/refLinker

Chromosome-length haplotype determination from Hi-C and external reference panels

Primary LanguageC++

refLinker

Chromosome-length haplotype determination from Hi-C and external reference panels

refLinker resolves complete chromosomal haplotypes using Hi-C data and statistical phasing methods. For detailed installation instructions, see https://github.com/rwtourdot/mlinker.

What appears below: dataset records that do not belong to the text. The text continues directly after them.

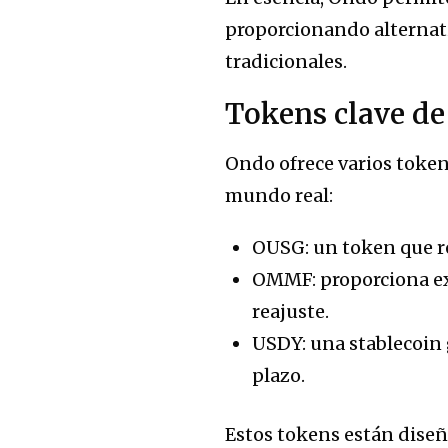
proporcionando alternati
tradicionales.
Tokens clave de
Ondo ofrece varios token
mundo real:
OUSG: un token que re
OMMF: proporciona ex
reajuste.
USDY: una stablecoin
plazo.
Estos tokens están diseña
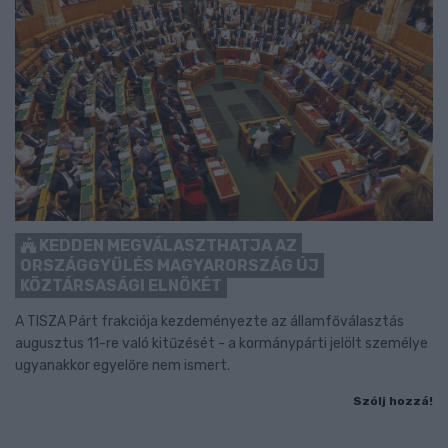
KEDDEN MEGVÁLASZTHATJA AZ
ORSZÁGGYŰLÉS MAGYARORSZÁG ÚJ
KÖZTÁRSASÁGI ELNÖKÉT
A TISZA Párt frakciója kezdeményezte az államfőválasztás
augusztus 11-re való kitűzését - a kormánypárti jelölt személye
ugyanakkor egyelőre nem ismert.
Szólj hozzá!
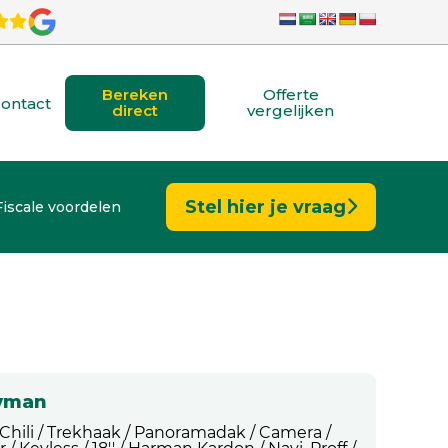
Bereken
Offerte
ontact
direct
vergelijken
Stel hier je vraag
Fiscale voordelen
ryman
 Chili / Trekhaak / Panoramadak / Camera /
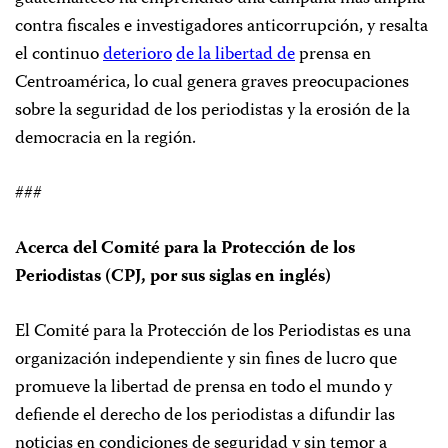
contra fiscales e investigadores anticorrupción, y resalta
el continuo
deterioro
de la libertad de
prensa en
Centroamérica, lo cual genera graves preocupaciones
sobre la seguridad de los periodistas y la erosión de la
democracia en la región.
###
Acerca del Comité para la Protección de los
Periodistas (CPJ, por sus siglas en inglés)
El Comité para la Protección de los Periodistas es una
organización independiente y sin fines de lucro que
promueve la libertad de prensa en todo el mundo y
defiende el derecho de los periodistas a difundir las
noticias en condiciones de seguridad y sin temor a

refLinker performs haplotype refinement on an initial haplotype "guess," here, the statistical phasing haplotype generated by EAGLE2 (https://alkesgroup.broadinstitute.org/Eagle/).

Extracting Hi-C links

Starting from a statistical phasing haplotype, {statistical haplotype}.vcf.gz and aligned Hi-C reads, {Hi-C reads}.bam, extracts Hi-C links between variant genotypes for a single chromosome with the following command:

linker extract -v {statistical haplotype}.vcf.gz -i {Hi-C reads}.bam -n {sample name} -e hic -c {chrom}

This generates map from reads to variants, written to the file graph_variant_{sample name}_{chrom}.dat

Haplotype refinement

Chromosome-length haplotype inference is then performed using the reads-to-variants map and statistical phasing haplotype with the following command:

linker pop -v {statistical haplotype}.vcf.gz -g graph_variant_{sample name}_{chrom}.dat -c {chrom} -e -10.0 -p 0.999

Where the arguments -e and -p specify the block-flipping penalty and linkage pruning cut-offs respectively. reflinker pop writes whole-chromosome haplotype to the file pop_hap_solution_{sample name}_{chrom}.dat, where column 1 corresponds to variant position, column 4 corresponds to refLinker haplotype, and column 5 corresponds to the initial (e.g. EAGLE2) haplotype assignment.

Haplotype recovery

The python script eagle2_recover.py calculates the haplotype linkage between common, unlinked variants omitted from the refLinker Hi-C scaffold, based on their EAGLE2 linkage to the closest linked variant within 5 kb.